### What the task requires
Rewrite the items below as a numbered list, one line per entry, omitting any blank lines. Exclude the pictures from your list.

### Supplied material
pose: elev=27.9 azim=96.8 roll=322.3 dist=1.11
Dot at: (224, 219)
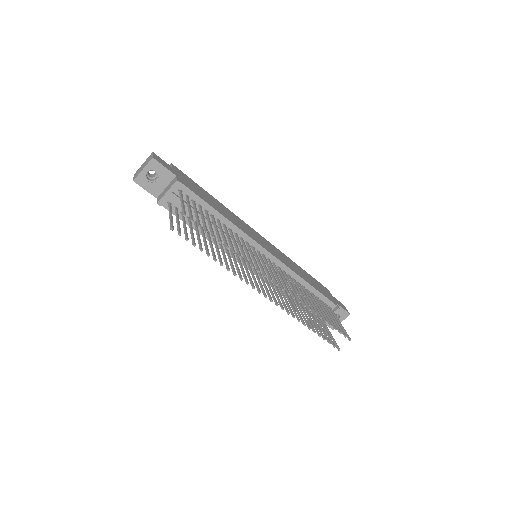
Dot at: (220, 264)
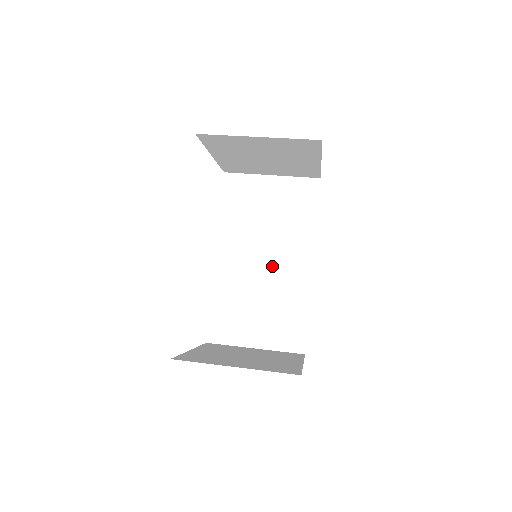
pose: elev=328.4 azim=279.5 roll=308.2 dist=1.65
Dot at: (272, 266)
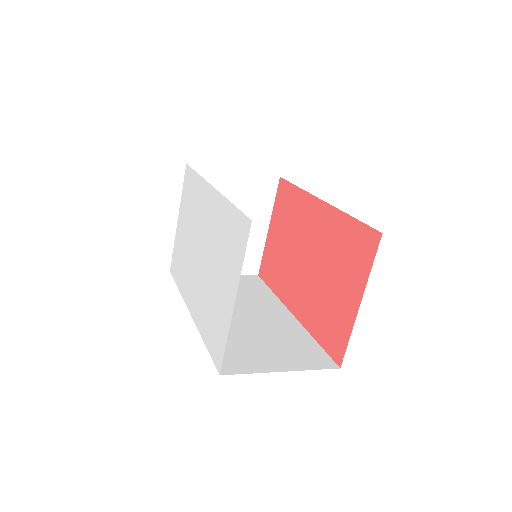
Dot at: (255, 316)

### Answer to this task
1. pose: elev=27.9 azim=96.8 roll=322.3 dist=1.11
2. Dot at: (224, 219)
3. Dot at: (220, 264)
4. pose: elev=328.4 azim=279.5 roll=308.2 dist=1.65
5. Dot at: (272, 266)
6. Dot at: (255, 316)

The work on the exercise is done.